Stored items from a collection:
----

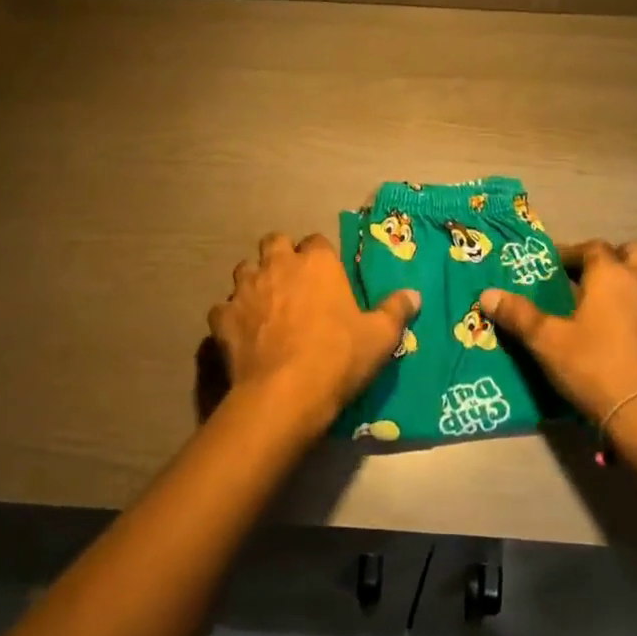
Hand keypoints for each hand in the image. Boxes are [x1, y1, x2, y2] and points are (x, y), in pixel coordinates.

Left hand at [208, 232, 420, 437]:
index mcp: (317, 263)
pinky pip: (223, 309)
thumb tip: (414, 294)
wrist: (285, 394)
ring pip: (244, 270)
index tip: (327, 276)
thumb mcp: (380, 337)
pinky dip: (231, 317)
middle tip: (292, 281)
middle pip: (274, 242)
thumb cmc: (338, 357)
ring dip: (254, 281)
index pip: (317, 241)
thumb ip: (396, 310)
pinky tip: (241, 333)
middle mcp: (278, 266)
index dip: (321, 257)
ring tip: (265, 304)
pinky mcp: (222, 319)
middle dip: (281, 255)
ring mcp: (245, 290)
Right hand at [478, 241, 636, 423]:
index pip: (593, 248)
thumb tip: (486, 294)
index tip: (560, 265)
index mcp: (612, 275)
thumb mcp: (548, 343)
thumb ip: (518, 315)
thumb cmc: (596, 369)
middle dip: (619, 258)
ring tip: (634, 297)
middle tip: (601, 278)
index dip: (575, 252)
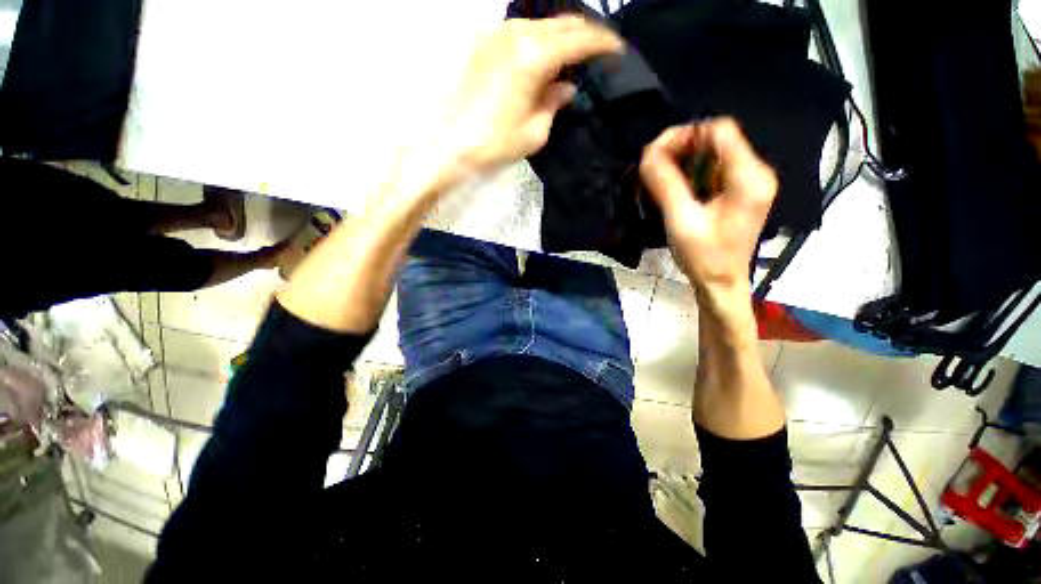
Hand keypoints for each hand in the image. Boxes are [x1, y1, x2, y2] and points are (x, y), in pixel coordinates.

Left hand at [442, 16, 622, 176]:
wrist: (448, 143)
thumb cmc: (494, 144)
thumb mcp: (534, 132)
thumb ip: (554, 104)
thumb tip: (566, 88)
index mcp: (534, 56)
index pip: (579, 38)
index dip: (603, 42)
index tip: (617, 50)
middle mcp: (516, 33)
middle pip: (561, 23)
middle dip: (584, 35)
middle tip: (597, 53)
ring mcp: (496, 34)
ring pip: (540, 25)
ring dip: (560, 38)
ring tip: (570, 59)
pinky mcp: (483, 43)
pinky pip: (520, 33)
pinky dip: (538, 42)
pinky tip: (541, 61)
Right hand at [639, 119, 776, 301]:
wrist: (721, 284)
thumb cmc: (704, 258)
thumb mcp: (680, 220)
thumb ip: (665, 184)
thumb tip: (648, 152)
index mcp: (749, 178)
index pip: (719, 131)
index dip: (685, 134)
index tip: (656, 153)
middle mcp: (756, 173)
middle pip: (717, 140)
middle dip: (682, 148)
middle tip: (654, 168)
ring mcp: (750, 182)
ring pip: (713, 154)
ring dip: (684, 162)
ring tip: (661, 181)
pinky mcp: (740, 192)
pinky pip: (713, 170)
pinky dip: (691, 173)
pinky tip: (677, 190)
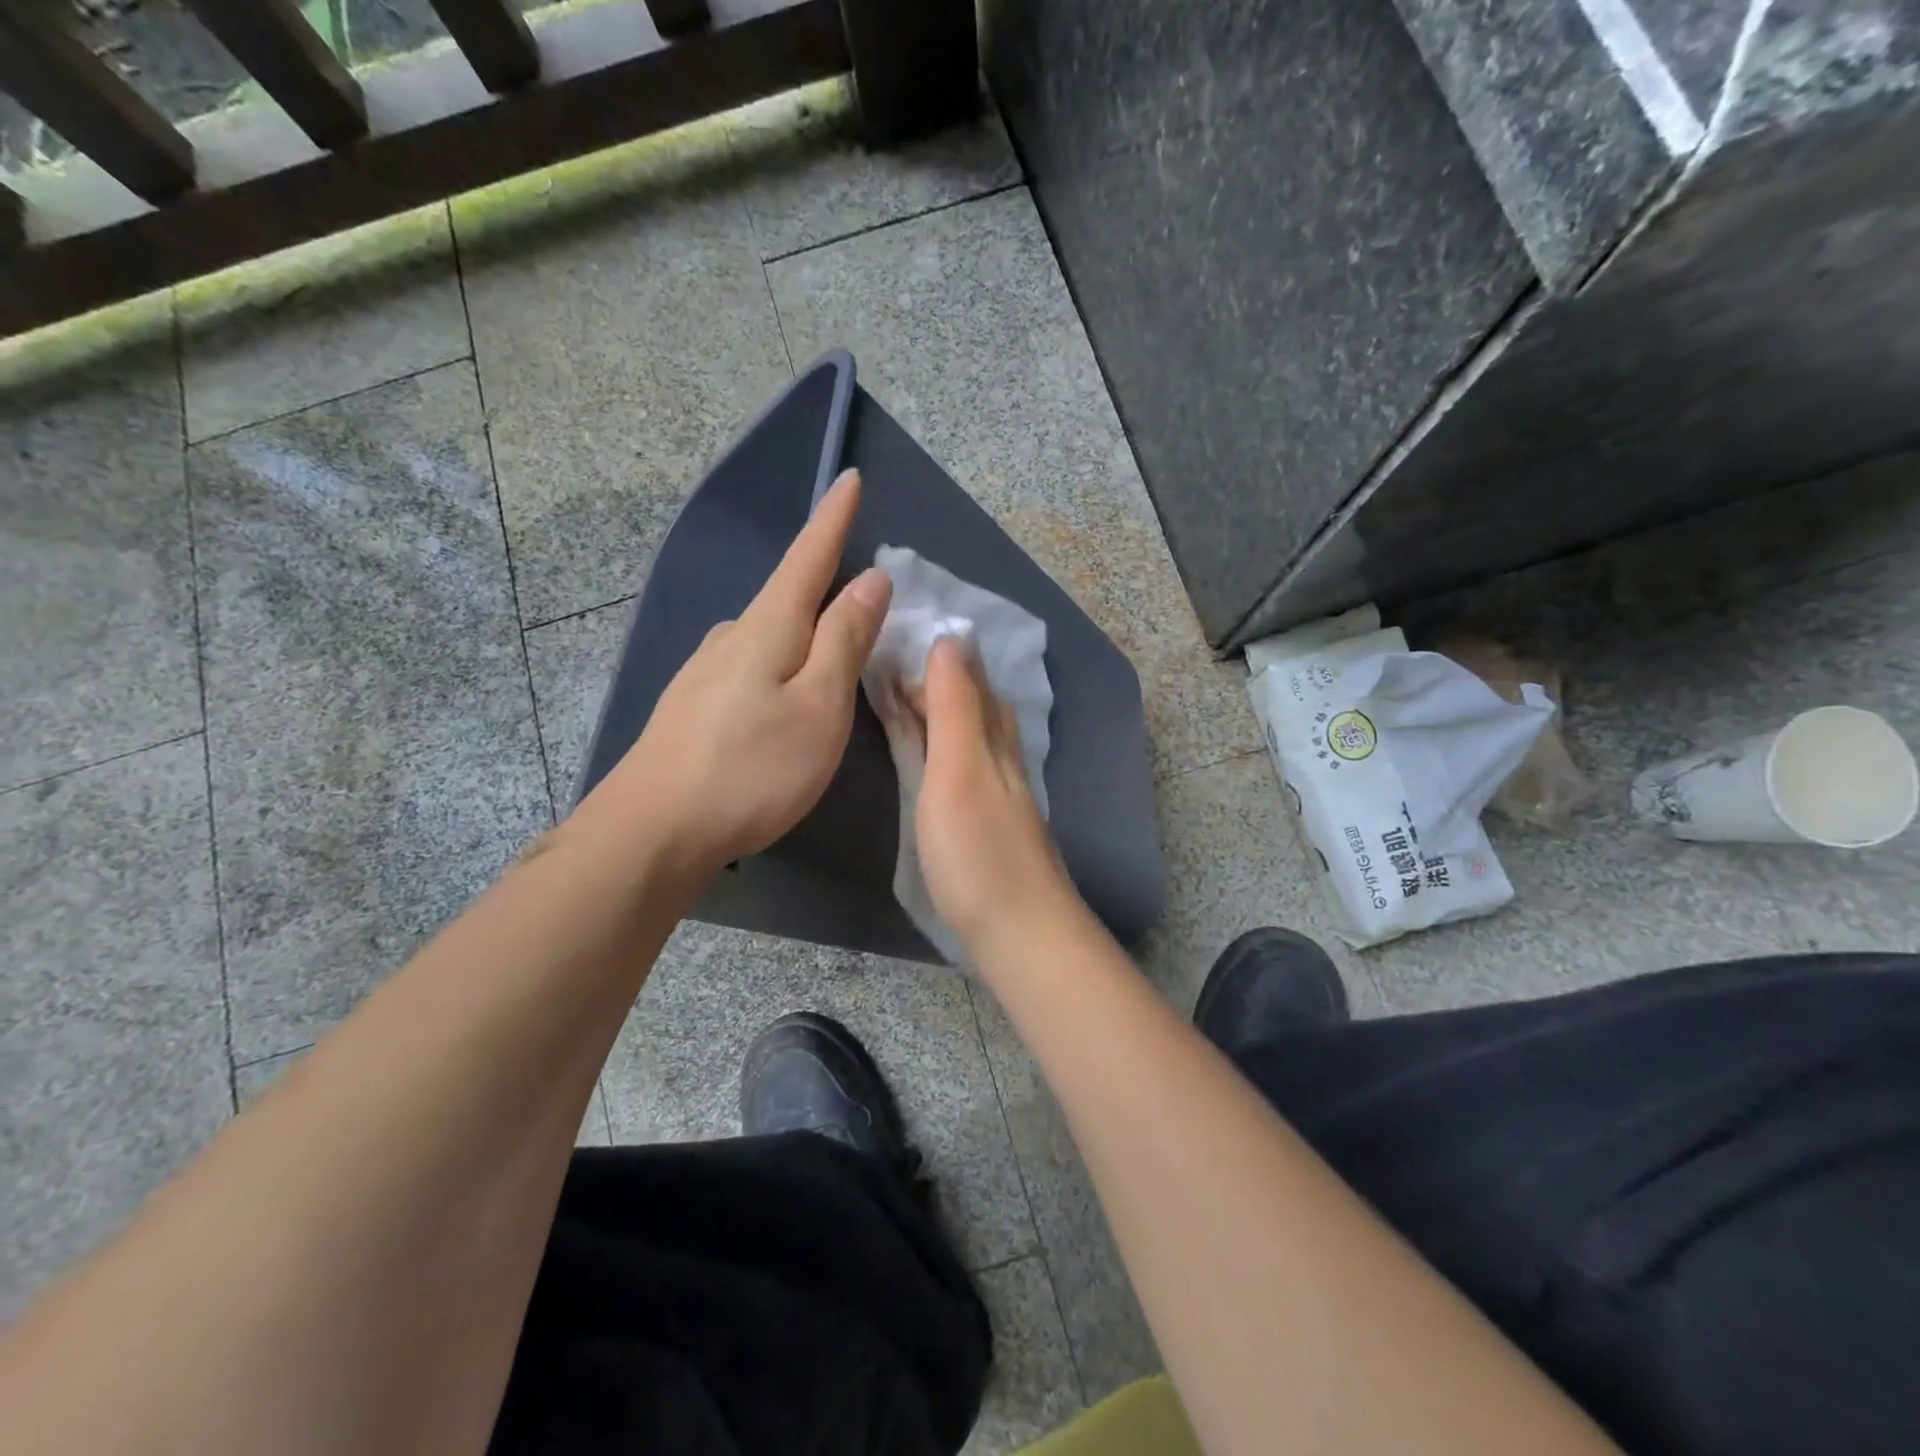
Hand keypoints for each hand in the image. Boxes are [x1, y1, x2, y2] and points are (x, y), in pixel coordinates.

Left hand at [582, 470, 890, 881]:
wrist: (652, 830)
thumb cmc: (751, 769)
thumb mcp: (819, 705)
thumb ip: (845, 640)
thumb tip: (872, 578)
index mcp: (769, 627)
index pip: (809, 556)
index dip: (833, 518)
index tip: (849, 476)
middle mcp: (733, 636)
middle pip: (789, 596)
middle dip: (826, 585)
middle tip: (867, 597)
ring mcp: (706, 671)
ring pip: (770, 634)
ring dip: (805, 632)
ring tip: (835, 652)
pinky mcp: (695, 705)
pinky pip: (752, 665)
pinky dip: (782, 664)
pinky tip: (785, 694)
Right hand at [913, 637, 1076, 956]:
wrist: (1020, 933)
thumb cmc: (979, 851)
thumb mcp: (960, 769)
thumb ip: (954, 707)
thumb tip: (952, 638)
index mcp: (992, 737)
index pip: (967, 677)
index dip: (937, 652)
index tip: (898, 629)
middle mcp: (999, 756)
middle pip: (971, 702)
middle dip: (936, 676)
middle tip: (890, 659)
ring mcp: (995, 792)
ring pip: (968, 733)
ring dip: (938, 709)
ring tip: (904, 695)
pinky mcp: (984, 823)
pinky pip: (960, 765)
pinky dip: (941, 746)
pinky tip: (934, 755)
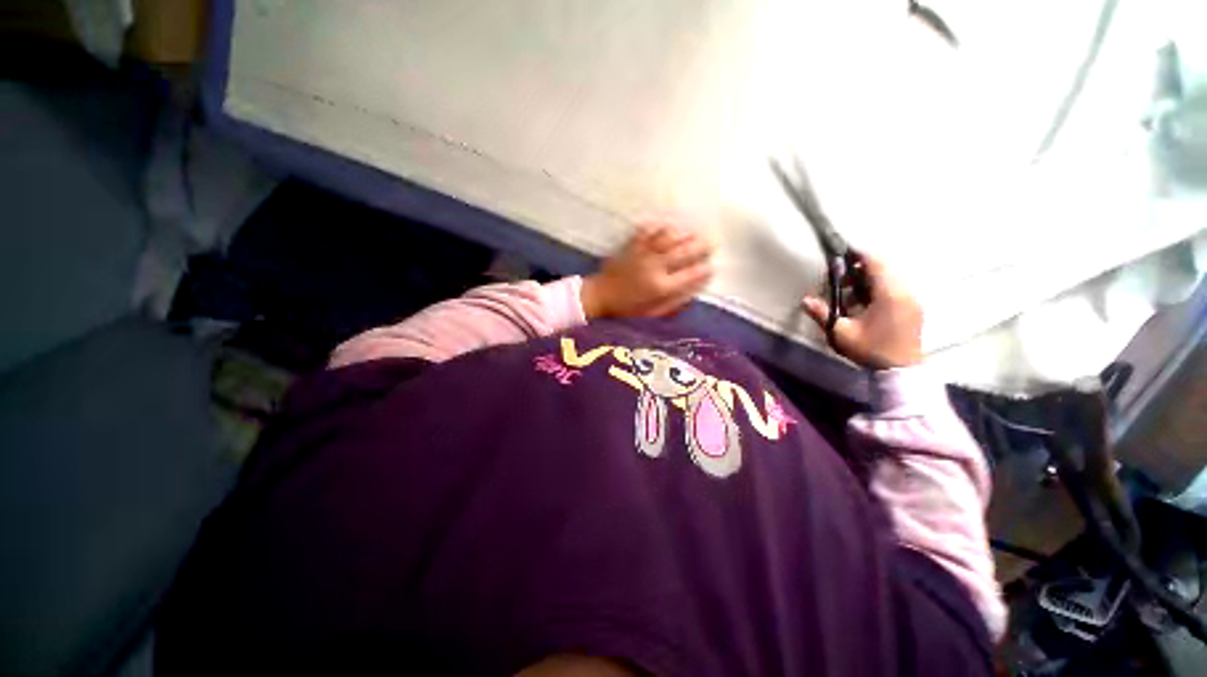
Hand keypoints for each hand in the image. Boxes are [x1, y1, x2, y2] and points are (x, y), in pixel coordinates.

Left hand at [581, 222, 713, 319]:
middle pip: (683, 252)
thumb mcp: (653, 313)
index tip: (712, 266)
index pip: (689, 275)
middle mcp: (655, 267)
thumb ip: (674, 302)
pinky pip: (648, 231)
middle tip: (712, 241)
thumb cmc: (627, 308)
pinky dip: (660, 226)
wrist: (600, 295)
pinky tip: (669, 223)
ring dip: (685, 233)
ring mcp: (643, 254)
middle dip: (701, 246)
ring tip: (695, 231)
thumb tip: (694, 291)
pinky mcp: (632, 245)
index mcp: (661, 287)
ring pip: (669, 238)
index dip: (704, 269)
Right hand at [801, 253, 922, 369]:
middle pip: (885, 267)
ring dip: (871, 278)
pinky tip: (866, 303)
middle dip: (862, 267)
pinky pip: (897, 287)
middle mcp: (905, 292)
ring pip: (892, 277)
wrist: (901, 371)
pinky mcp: (914, 307)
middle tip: (842, 278)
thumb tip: (805, 300)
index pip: (876, 262)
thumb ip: (823, 314)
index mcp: (889, 294)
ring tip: (851, 292)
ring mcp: (912, 299)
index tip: (843, 253)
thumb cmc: (871, 350)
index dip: (859, 254)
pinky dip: (880, 287)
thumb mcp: (841, 333)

----

Description of the task: Nothing outside the stretch above, from the line with "index tip: (560, 265)" through the line with "thumb cmc: (494, 144)", is set down. Transcribe that stretch exactly, ends included, but not its pictures.

Answer box:
index tip: (560, 265)
index mcp: (612, 275)
thumb mcp: (548, 343)
thumb ip: (518, 315)
thumb cmc: (596, 369)
middle dip: (619, 258)
ring tip: (634, 297)
middle tip: (601, 278)
index dip: (575, 252)
Hand keypoints for each hand in the image. Boxes are [x1, y1, x2, y2] and points are (x, y), in pixel coordinates.

Left hand at [442, 16, 622, 176]:
wrist: (448, 143)
thumb cmc: (494, 144)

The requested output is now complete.